* **Problem to work on**
Please rewrite the records from their start through the line with "scientific name: Pellaea andromedifolia", replacing "common name" with "vernacular name" and leaving everything else unchanged.

•••••

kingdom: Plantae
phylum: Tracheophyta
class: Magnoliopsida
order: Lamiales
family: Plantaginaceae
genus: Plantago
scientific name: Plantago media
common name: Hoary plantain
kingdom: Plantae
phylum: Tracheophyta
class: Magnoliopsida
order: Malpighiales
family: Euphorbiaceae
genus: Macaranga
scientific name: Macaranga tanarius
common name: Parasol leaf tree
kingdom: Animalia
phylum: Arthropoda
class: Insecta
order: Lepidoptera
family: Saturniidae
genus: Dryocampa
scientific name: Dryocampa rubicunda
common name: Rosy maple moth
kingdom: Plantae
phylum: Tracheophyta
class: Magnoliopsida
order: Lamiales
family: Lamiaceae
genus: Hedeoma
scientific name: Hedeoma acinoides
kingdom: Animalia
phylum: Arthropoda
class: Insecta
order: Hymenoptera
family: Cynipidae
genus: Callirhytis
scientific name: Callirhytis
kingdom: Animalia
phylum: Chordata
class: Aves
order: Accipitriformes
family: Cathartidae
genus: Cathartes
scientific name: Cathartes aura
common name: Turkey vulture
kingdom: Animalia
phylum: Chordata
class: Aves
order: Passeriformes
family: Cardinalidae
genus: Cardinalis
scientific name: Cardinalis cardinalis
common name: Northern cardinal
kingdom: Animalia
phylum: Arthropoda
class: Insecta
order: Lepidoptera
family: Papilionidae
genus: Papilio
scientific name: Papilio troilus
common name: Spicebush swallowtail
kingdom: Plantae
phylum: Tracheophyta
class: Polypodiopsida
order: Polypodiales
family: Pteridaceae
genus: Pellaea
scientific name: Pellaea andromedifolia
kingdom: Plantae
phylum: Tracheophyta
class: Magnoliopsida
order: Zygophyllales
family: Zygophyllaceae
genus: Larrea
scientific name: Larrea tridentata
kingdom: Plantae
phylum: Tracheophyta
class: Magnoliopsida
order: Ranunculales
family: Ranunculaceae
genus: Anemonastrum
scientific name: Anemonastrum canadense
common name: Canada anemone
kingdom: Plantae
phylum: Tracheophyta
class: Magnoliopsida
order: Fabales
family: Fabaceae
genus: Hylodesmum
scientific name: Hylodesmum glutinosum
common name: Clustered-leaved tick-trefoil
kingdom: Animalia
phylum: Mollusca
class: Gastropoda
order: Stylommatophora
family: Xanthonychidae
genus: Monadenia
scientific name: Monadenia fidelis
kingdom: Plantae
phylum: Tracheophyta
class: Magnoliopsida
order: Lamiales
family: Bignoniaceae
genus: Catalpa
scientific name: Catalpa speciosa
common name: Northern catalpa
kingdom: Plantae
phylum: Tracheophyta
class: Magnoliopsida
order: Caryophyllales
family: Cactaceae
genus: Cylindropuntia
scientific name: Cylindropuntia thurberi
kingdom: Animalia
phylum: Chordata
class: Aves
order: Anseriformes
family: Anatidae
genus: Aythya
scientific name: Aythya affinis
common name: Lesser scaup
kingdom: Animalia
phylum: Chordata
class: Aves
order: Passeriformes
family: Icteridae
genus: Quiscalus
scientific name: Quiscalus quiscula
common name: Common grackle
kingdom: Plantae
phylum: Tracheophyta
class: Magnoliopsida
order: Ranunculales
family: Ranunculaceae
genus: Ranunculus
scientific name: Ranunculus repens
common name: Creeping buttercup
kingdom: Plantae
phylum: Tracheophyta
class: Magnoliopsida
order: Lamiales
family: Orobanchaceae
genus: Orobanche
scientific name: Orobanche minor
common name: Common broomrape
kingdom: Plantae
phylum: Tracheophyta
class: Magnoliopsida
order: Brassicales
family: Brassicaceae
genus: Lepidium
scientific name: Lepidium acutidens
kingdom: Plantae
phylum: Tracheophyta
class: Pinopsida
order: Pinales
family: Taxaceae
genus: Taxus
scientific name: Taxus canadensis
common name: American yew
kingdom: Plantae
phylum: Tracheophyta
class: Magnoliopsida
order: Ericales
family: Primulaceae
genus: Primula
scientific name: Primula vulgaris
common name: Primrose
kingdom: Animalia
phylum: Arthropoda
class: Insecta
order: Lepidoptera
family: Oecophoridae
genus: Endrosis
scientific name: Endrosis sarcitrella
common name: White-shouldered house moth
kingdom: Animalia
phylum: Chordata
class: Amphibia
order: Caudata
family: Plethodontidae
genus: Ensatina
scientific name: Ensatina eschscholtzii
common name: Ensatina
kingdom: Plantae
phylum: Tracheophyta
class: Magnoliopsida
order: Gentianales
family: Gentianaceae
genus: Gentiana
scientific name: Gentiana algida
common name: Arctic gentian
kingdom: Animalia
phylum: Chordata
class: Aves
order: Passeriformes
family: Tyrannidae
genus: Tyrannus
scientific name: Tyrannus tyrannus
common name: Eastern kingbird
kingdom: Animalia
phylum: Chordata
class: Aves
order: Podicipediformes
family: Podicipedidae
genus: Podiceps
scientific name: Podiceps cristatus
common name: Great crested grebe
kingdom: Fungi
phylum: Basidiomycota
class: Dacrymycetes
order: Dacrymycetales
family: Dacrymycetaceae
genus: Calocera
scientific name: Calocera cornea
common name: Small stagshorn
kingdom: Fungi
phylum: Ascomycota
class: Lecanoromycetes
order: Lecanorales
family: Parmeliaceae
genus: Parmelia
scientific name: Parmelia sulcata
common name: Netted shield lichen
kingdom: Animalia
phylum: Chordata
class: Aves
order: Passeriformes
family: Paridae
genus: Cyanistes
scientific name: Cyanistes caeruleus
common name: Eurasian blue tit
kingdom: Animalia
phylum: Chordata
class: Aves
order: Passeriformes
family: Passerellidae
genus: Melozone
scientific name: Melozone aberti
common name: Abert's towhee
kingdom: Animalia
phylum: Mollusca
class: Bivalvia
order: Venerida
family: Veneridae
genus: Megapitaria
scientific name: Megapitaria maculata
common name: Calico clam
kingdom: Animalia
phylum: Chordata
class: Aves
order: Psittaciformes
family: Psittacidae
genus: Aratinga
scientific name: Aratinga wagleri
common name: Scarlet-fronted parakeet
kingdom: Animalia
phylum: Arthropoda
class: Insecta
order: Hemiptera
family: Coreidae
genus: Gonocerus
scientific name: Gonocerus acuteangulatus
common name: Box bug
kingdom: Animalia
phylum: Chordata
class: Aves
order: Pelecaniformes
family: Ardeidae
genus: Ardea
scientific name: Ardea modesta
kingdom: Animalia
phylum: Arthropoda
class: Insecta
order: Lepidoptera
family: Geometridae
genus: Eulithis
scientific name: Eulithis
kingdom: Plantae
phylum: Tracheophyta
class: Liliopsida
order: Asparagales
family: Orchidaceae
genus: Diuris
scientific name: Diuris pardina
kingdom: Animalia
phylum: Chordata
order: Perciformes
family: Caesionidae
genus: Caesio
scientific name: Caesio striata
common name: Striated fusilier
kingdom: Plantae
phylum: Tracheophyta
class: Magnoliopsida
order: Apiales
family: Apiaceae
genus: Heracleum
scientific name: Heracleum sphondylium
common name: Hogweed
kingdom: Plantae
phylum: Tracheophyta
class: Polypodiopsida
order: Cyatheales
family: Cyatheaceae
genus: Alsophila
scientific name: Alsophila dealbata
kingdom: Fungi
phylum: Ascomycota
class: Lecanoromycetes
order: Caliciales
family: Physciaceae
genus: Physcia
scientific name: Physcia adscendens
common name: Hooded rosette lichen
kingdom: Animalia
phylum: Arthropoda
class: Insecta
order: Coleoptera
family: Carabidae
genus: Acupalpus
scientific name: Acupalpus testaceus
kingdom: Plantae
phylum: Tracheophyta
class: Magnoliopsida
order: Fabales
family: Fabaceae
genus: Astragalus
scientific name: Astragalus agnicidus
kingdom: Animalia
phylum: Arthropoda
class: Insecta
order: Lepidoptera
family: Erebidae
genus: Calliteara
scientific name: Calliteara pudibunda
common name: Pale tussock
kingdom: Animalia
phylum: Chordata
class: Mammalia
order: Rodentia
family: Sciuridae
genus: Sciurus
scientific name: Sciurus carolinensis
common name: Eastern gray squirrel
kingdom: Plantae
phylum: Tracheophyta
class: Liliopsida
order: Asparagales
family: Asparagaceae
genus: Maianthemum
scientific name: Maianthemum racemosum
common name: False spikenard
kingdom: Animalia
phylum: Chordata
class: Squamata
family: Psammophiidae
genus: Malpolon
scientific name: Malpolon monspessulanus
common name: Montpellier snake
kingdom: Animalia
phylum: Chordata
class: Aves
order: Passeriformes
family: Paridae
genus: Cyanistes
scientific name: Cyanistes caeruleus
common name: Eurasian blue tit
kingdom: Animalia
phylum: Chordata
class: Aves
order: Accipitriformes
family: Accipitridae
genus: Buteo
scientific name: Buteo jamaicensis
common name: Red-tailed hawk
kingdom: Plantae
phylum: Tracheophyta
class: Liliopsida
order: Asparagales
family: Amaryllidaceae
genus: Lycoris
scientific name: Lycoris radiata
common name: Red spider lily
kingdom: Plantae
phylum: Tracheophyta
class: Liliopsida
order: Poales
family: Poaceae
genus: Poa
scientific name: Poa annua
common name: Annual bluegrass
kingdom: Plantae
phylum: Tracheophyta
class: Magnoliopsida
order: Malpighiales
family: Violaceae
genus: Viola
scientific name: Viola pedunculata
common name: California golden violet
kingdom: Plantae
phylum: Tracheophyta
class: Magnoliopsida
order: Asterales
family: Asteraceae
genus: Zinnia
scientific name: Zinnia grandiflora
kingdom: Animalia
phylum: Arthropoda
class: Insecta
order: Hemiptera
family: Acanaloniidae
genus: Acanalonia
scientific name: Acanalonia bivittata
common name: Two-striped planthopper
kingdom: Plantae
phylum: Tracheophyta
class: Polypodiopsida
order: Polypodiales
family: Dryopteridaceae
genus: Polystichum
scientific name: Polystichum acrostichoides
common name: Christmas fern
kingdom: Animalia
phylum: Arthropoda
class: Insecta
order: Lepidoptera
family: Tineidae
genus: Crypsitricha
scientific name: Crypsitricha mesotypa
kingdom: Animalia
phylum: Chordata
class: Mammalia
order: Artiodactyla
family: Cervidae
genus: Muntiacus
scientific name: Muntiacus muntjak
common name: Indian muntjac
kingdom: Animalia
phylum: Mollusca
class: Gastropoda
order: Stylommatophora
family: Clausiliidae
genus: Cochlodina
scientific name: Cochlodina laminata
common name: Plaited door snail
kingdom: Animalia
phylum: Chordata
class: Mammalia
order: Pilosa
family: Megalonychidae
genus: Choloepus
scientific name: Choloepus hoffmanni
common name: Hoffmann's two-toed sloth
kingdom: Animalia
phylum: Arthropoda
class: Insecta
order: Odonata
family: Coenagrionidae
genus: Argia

•••••

* **The output**
kingdom: Plantae
phylum: Tracheophyta
class: Magnoliopsida
order: Lamiales
family: Plantaginaceae
genus: Plantago
scientific name: Plantago media
vernacular name: Hoary plantain
kingdom: Plantae
phylum: Tracheophyta
class: Magnoliopsida
order: Malpighiales
family: Euphorbiaceae
genus: Macaranga
scientific name: Macaranga tanarius
vernacular name: Parasol leaf tree
kingdom: Animalia
phylum: Arthropoda
class: Insecta
order: Lepidoptera
family: Saturniidae
genus: Dryocampa
scientific name: Dryocampa rubicunda
vernacular name: Rosy maple moth
kingdom: Plantae
phylum: Tracheophyta
class: Magnoliopsida
order: Lamiales
family: Lamiaceae
genus: Hedeoma
scientific name: Hedeoma acinoides
kingdom: Animalia
phylum: Arthropoda
class: Insecta
order: Hymenoptera
family: Cynipidae
genus: Callirhytis
scientific name: Callirhytis
kingdom: Animalia
phylum: Chordata
class: Aves
order: Accipitriformes
family: Cathartidae
genus: Cathartes
scientific name: Cathartes aura
vernacular name: Turkey vulture
kingdom: Animalia
phylum: Chordata
class: Aves
order: Passeriformes
family: Cardinalidae
genus: Cardinalis
scientific name: Cardinalis cardinalis
vernacular name: Northern cardinal
kingdom: Animalia
phylum: Arthropoda
class: Insecta
order: Lepidoptera
family: Papilionidae
genus: Papilio
scientific name: Papilio troilus
vernacular name: Spicebush swallowtail
kingdom: Plantae
phylum: Tracheophyta
class: Polypodiopsida
order: Polypodiales
family: Pteridaceae
genus: Pellaea
scientific name: Pellaea andromedifolia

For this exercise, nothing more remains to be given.